## What this task involves
Every line in the data below that includes "using" belongs in the answer, copied as it stands.
☆ ☆ ☆ ☆ ☆ ☆ ☆
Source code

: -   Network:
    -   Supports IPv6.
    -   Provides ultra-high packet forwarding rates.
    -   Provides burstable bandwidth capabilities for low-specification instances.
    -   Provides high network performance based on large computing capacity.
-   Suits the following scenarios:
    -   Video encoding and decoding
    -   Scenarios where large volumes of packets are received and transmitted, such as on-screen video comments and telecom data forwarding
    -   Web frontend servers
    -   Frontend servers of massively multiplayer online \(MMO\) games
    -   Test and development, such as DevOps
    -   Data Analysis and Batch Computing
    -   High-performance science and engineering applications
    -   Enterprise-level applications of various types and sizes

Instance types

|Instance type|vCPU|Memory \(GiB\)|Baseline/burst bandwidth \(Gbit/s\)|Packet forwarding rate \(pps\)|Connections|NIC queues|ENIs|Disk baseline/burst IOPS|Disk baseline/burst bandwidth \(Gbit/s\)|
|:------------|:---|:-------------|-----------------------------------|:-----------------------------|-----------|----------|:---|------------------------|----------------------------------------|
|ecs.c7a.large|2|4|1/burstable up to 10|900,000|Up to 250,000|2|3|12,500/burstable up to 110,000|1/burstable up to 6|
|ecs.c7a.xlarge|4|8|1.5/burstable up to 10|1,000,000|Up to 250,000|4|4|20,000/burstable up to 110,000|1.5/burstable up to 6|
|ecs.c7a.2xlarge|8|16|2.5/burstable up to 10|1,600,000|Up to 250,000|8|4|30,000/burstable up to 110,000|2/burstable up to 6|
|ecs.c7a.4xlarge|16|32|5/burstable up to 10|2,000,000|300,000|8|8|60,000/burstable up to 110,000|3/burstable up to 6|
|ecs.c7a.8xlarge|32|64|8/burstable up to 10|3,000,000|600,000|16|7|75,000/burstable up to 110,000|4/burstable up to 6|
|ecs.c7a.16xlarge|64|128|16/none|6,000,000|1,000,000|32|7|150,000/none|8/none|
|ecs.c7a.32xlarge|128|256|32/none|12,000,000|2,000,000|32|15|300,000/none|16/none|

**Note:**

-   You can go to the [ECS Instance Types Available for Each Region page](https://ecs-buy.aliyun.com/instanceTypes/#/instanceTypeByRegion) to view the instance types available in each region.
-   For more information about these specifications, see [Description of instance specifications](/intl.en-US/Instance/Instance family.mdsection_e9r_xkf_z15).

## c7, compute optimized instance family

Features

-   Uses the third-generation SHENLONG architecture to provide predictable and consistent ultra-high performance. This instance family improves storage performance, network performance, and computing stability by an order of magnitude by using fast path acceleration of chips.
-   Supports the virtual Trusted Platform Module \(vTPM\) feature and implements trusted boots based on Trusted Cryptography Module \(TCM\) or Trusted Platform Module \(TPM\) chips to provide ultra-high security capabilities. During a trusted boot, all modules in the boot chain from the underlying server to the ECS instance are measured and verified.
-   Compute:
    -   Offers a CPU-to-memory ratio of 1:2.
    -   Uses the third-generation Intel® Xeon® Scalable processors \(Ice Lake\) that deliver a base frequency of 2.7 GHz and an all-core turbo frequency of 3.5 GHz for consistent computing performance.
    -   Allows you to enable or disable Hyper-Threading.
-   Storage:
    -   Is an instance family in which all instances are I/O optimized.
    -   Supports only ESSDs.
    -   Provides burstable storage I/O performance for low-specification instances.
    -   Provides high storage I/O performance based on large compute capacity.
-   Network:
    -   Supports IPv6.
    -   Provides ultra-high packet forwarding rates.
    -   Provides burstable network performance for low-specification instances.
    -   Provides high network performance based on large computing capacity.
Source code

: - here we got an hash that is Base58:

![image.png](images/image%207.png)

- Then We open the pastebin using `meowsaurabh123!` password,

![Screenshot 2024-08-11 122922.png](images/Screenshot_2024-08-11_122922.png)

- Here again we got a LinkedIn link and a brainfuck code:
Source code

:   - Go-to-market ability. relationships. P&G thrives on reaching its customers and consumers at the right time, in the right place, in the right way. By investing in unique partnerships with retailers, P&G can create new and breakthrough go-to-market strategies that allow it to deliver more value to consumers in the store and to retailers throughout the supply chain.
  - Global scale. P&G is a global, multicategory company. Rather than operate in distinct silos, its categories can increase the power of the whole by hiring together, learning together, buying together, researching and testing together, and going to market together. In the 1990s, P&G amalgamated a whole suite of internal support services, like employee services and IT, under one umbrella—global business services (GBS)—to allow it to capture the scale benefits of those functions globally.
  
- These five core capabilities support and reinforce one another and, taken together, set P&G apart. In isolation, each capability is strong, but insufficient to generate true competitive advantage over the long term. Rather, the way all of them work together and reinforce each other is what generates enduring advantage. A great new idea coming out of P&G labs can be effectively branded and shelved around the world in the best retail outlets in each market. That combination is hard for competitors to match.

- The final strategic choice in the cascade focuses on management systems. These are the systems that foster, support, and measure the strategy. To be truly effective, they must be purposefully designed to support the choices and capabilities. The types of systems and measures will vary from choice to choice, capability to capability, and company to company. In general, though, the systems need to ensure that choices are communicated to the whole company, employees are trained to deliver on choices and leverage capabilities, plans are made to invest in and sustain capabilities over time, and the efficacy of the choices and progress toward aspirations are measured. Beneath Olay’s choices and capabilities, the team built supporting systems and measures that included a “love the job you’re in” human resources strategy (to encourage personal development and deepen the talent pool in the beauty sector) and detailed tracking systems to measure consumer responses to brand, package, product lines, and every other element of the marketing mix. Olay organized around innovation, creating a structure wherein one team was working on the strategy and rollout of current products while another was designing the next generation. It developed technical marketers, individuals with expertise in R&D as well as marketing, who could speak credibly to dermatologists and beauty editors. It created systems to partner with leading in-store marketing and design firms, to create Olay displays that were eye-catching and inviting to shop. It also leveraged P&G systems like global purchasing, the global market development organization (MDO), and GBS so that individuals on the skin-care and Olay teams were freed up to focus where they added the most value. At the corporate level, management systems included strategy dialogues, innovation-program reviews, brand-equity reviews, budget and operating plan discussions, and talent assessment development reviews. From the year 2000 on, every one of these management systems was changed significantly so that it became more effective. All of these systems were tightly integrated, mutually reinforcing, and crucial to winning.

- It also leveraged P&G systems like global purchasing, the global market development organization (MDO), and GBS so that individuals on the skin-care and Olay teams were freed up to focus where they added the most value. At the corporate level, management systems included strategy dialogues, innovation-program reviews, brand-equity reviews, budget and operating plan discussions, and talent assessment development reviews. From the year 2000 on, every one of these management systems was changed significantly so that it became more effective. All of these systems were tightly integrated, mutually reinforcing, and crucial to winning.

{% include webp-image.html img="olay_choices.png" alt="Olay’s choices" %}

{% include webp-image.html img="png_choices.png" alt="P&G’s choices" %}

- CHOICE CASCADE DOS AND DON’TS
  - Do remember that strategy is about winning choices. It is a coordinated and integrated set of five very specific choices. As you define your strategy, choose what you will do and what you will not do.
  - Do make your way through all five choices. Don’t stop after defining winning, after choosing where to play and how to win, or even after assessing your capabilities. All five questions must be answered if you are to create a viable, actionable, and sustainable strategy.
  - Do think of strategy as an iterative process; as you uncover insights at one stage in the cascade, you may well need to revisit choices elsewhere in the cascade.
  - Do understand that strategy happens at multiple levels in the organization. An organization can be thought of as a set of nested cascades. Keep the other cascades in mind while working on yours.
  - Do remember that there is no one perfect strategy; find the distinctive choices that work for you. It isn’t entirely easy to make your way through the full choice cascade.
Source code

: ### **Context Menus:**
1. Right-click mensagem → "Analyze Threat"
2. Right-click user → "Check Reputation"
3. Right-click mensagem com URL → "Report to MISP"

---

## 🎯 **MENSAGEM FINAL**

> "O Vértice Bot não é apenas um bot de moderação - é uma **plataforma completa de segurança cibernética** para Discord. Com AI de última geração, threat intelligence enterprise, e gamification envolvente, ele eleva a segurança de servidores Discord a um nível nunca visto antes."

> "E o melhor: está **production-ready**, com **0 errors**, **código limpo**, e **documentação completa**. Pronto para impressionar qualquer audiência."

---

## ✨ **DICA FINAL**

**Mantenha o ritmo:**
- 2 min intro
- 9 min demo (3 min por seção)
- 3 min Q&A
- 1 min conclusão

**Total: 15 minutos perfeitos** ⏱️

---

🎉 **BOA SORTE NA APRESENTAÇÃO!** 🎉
☆ ☆ ☆ ☆ ☆ ☆ ☆
## Expected answer
-   Uses the third-generation SHENLONG architecture to provide predictable and consistent ultra-high performance. This instance family improves storage performance, network performance, and computing stability by an order of magnitude by using fast path acceleration of chips.
- Then We open the pastebin using `meowsaurabh123!` password,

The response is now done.